© Courtesy galerie Daniel Templon
Cinq cubes de verre posés sur des socles en plexiglas sont disposés dans l’espace de la galerie. Leur apparente sobriété est immédiatement court-circuitée par la coloration irisée de leur surface. Contrebalançant la sévérité de la forme, elle introduit une labilité de l’expérience sensible qui contraste avec l’exigence de clarté formelle poursuivie par le minimalisme.
Ce rendu chatoyant de la surface fut à l’époque perçu comme typiquement californien, dans l’esprit du Finish Fetish. Étaient regroupés sous cette appellation les artistes employant des matériaux industriels comme la fibre de verre pour donner à leurs travaux les qualités lisses et réfléchissantes des carrosseries de voiture ou de planches de surf. Mais contrairement à ces artistes, le procédé de coloration employé par Bell n’était guère facilement accessible et limite de ce fait l’influence de la pop culture californienne sur ses travaux.

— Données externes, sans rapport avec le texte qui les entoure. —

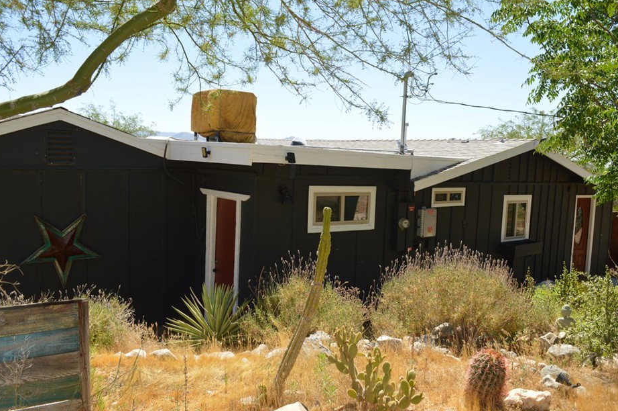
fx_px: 514
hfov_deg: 61.9
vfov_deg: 43.5
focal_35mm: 30
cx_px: 334
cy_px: 204
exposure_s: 1/200
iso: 100
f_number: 8
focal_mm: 18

Quelle est la nature de cette coloration moirée et vaporeuse ? C’est en faisant chauffer de l’aluminium dans une cuve où il place également les sculptures que l’artiste produit le revêtement métallique qui les colore. Par ce procédé, les faces du cube, toujours transparentes, sont également réfléchissantes et filtrent la lumière, provoquant des reflets à l’intérieur du volume. Ce qui paraissait si stable au premier regard prend une apparence confuse. Lorsqu’on regarde l’intérieur du cube, les faces semblent s’être détachées pour y flotter sans attache.
Cette dimension illusionniste à laquelle on peut rester suspendu comme en hypnose, tant il est difficile de bien saisir ce qu’il se passe au juste sous nos yeux est le fruit d’un jeu savant d’interaction entre l’espace et la lumière. Cet aspect rapproche Larry Bell d’artistes comme Robert Irwin ou James Turrell. Il partage avec eux un même intérêt pour la phénoménologie de la perception: les déplacements du spectateur définissent l’aspect des sculptures de Bell et sont de ce fait un vecteur essentiel de l’oeuvre.
Décrivant son travail, Larry Bell disait : « mes travaux traitent de rien et illustrent au sens le plus littéral le vide et l’absence de contenu ». Le spectateur est, certes, confronté à un espace vacant, mais infiniment variable. Cette vacuité des sculptures est également ce qui permet d’opèrer des liaisons entre les qualités matérielles de l’œuvre, le spectateur qui la regarde et l’espace d’exposition qui la contient. Ces cubes fonctionnent comme des révélateurs d’une expérience perceptive dont ils sont le réceptacle.